Stored data entries:
-------------------------

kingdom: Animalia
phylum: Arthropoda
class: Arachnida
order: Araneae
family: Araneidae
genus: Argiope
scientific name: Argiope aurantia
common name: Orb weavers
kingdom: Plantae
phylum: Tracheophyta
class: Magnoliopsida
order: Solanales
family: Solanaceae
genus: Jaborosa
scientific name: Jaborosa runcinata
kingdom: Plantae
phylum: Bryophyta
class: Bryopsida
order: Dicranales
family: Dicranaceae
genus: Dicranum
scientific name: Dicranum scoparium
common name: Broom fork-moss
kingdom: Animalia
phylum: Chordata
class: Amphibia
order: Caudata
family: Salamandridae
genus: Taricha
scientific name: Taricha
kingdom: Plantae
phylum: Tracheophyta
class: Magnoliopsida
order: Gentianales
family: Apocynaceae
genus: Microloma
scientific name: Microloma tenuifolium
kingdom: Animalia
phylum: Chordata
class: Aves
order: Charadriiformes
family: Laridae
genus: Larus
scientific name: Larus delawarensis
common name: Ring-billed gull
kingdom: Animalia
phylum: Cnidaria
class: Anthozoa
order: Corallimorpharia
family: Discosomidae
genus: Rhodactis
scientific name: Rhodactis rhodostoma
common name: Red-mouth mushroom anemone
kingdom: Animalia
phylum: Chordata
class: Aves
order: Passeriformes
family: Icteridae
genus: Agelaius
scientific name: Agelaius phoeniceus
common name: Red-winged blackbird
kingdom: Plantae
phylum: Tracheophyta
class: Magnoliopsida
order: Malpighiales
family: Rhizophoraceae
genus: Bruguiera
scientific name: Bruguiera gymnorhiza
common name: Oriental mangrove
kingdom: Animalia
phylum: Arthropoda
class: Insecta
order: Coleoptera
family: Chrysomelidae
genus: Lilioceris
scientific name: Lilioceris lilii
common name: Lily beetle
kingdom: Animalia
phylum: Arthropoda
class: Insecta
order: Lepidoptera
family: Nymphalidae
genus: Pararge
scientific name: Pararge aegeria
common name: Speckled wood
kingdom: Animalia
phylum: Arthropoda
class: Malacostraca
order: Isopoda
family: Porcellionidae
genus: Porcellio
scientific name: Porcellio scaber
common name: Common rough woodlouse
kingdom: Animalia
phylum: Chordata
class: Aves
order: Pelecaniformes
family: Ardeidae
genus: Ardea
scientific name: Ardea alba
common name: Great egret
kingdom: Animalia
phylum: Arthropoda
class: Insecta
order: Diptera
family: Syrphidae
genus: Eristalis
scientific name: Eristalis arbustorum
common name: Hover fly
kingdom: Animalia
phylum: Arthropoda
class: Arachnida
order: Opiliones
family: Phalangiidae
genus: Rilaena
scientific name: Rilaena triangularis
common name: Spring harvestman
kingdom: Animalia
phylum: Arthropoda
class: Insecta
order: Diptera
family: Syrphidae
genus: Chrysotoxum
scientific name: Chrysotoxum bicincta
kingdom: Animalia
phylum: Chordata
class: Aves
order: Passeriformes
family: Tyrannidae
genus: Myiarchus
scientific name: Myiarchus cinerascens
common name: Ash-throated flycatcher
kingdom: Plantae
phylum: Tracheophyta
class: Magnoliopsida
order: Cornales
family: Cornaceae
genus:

-------------------------

__EXERCISE BRIEF__
Copy out every line of the records above, keeping each one unchanged.

__WRITTEN SOLUTION__
kingdom: Animalia
phylum: Arthropoda
class: Arachnida
order: Araneae
family: Araneidae
genus: Argiope
scientific name: Argiope aurantia
common name: Orb weavers
kingdom: Plantae
phylum: Tracheophyta
class: Magnoliopsida
order: Solanales
family: Solanaceae
genus: Jaborosa
scientific name: Jaborosa runcinata
kingdom: Plantae
phylum: Bryophyta
class: Bryopsida
order: Dicranales
family: Dicranaceae
genus: Dicranum
scientific name: Dicranum scoparium
common name: Broom fork-moss
kingdom: Animalia
phylum: Chordata
class: Amphibia
order: Caudata
family: Salamandridae
genus: Taricha
scientific name: Taricha
kingdom: Plantae
phylum: Tracheophyta
class: Magnoliopsida
order: Gentianales
family: Apocynaceae
genus: Microloma
scientific name: Microloma tenuifolium
kingdom: Animalia
phylum: Chordata
class: Aves
order: Charadriiformes
family: Laridae
genus: Larus
scientific name: Larus delawarensis
common name: Ring-billed gull
kingdom: Animalia
phylum: Cnidaria
class: Anthozoa
order: Corallimorpharia
family: Discosomidae
genus: Rhodactis
scientific name: Rhodactis rhodostoma
common name: Red-mouth mushroom anemone
kingdom: Animalia
phylum: Chordata
class: Aves
order: Passeriformes
family: Icteridae
genus: Agelaius
scientific name: Agelaius phoeniceus
common name: Red-winged blackbird
kingdom: Plantae
phylum: Tracheophyta
class: Magnoliopsida
order: Malpighiales
family: Rhizophoraceae
genus: Bruguiera
scientific name: Bruguiera gymnorhiza
common name: Oriental mangrove
kingdom: Animalia
phylum: Arthropoda
class: Insecta
order: Coleoptera
family: Chrysomelidae
genus: Lilioceris
scientific name: Lilioceris lilii
common name: Lily beetle
kingdom: Animalia
phylum: Arthropoda
class: Insecta
order: Lepidoptera
family: Nymphalidae
genus: Pararge
scientific name: Pararge aegeria
common name: Speckled wood
kingdom: Animalia
phylum: Arthropoda
class: Malacostraca
order: Isopoda
family: Porcellionidae
genus: Porcellio
scientific name: Porcellio scaber
common name: Common rough woodlouse
kingdom: Animalia
phylum: Chordata
class: Aves
order: Pelecaniformes
family: Ardeidae
genus: Ardea
scientific name: Ardea alba
common name: Great egret
kingdom: Animalia
phylum: Arthropoda
class: Insecta
order: Diptera
family: Syrphidae
genus: Eristalis
scientific name: Eristalis arbustorum
common name: Hover fly
kingdom: Animalia
phylum: Arthropoda
class: Arachnida
order: Opiliones
family: Phalangiidae
genus: Rilaena
scientific name: Rilaena triangularis
common name: Spring harvestman
kingdom: Animalia
phylum: Arthropoda
class: Insecta
order: Diptera
family: Syrphidae
genus: Chrysotoxum
scientific name: Chrysotoxum bicincta
kingdom: Animalia
phylum: Chordata
class: Aves
order: Passeriformes
family: Tyrannidae
genus: Myiarchus
scientific name: Myiarchus cinerascens
common name: Ash-throated flycatcher
kingdom: Plantae
phylum: Tracheophyta
class: Magnoliopsida
order: Cornales
family: Cornaceae
genus:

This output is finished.